We can, of course, choose to democratically limit government's right to record and store data such as that gathered by the CCTV, though I don't see any sort of libertarian property-rights argument in favor of doing so -- unless one accepts the anarchist argument. If, however, we discover that the CCTV helps find and eliminate the threat of additional attacks by the 7/7 perpetrators, it will be difficult to argue that the tradeoff of security for public anonymity is a wise one. (Readers interested in this issue may want to look at the work of science fiction writer and scientist David Brin, who has made this subject his own in a series of illuminating essays).

 

Regardless, it appears to me that one of the main effects of an expected shift in public acceptance of public surveillance will be the right to privacy as it is presented in U.S. law -- set forth in Justice John Marshall Harlan's 1961 dissent in Poe v.
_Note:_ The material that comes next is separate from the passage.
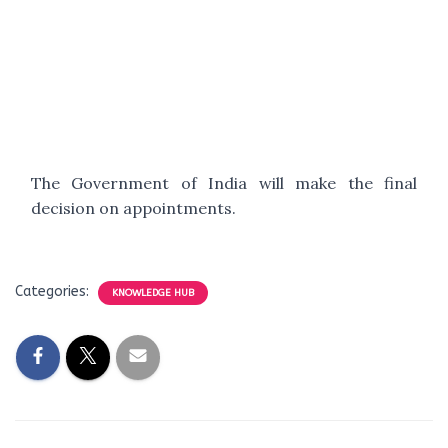
The Government of India will make the final
decision on appointments.
Categories:
KNOWLEDGE HUB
Ullman, involving an unenforced Connecticut law banning contraceptives.

 

That argument, in the opinion of many, conflated privacy with property rights, making the case that contraceptives should be legal not on the basis of traditional rights theories, but because individuals have a right not to have the intimate details of their sex lives examined by government.

 

While it is difficult not to be sympathetic to this argument when it is presented in such terms, it is also possible to be highly critical of the legal rationale even while agreeing with its motive. It is also possible to object to Roe v. Wade, that extended the right of privacy into the realm of abortion, while favoring abortion rights. Few seem to understand this subtlety, though, and abortion rights activists have painted themselves into the privacy corner.

 

As a result, the current debate over abortion is centered on the enigmatic Roe v. Wade and it, in turn, is based on the privacy argument put forth in Poe v. Ullman. When people start thinking about public cameras and their legitimacy in terms of crime and terror prevention, I suspect that philosophical support for Roe v. Wade will wane.

 

The author is an economist and writer in Florida.